Jean-Marie Tjibaou, président du FLNKS, est assassiné par balle par le Kanak Djubelly Wéa, qui lui reproche d'avoir signé les accords de Matignon. Djubelly Wéa est ensuite abattu par un garde du corps de Jean-Marie Tjibaou. 

1998 

Le 5 mai, l'accord de Nouméa, signé par Lionel Jospin, Premier ministre socialiste, ainsi que les présidents du RPCR et du FLNKS, met en place un processus de décolonisation sur 20 ans. Il est ratifié par 71,86 % des Calédoniens. 

2018 à 2023 

Le non à l'indépendance l'emporte lors des référendums de 2018 (à 56,7 % des voix), 2020 (53,26 %) et 2021 (96,5 %). Les indépendantistes contestent la validité du dernier scrutin, entaché par une forte abstention due à la pandémie de Covid-19. 

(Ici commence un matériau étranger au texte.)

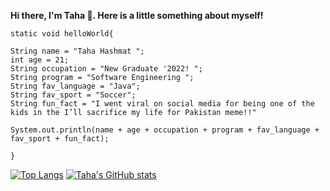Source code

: **Hi there, I'm Taha 👋. Here is a little something about myself!**

  
    static void helloWorld{
    
    String name = "Taha Hashmat ";
    int age = 21;
    String occupation = "New Graduate '2022! ";
    String program = "Software Engineering ";
    String fav_language = "Java";
    String fav_sport = "Soccer";
    String fun_fact = "I went viral on social media for being one of the kids in the I’ll sacrifice my life for Pakistan meme!!"
    
    System.out.println(name + age + occupation + program + fav_language + fav_sport + fun_fact);
    
    }
        
[![Top Langs](https://github-readme-stats.vercel.app/api/top-langs/?username=tahahashmat&show_icons=true&theme=tokyonight&hide_border=true&langs_count=4)](https://github.com/anuraghazra/tahahashmat)
[![Taha's GitHub stats](https://github-readme-stats.vercel.app/api?username=tahahashmat&show_icons=true&theme=tokyonight&hide_border=true)](https://github.com/tahahashmat/tahahashmat)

Emmanuel Macron exhorte indépendantistes et non-indépendantistes à aboutir à un accord sur le statut de l'archipel d'ici la fin 2023 en vue d'une révision constitutionnelle l'année suivante. 

2024 

Le 2 avril 2024, le Sénat approuve une révision constitutionnelle pour élargir le corps électoral pour permettre à tous les natifs calédoniens et aux résidents installés depuis au moins dix ans, de voter aux élections provinciales.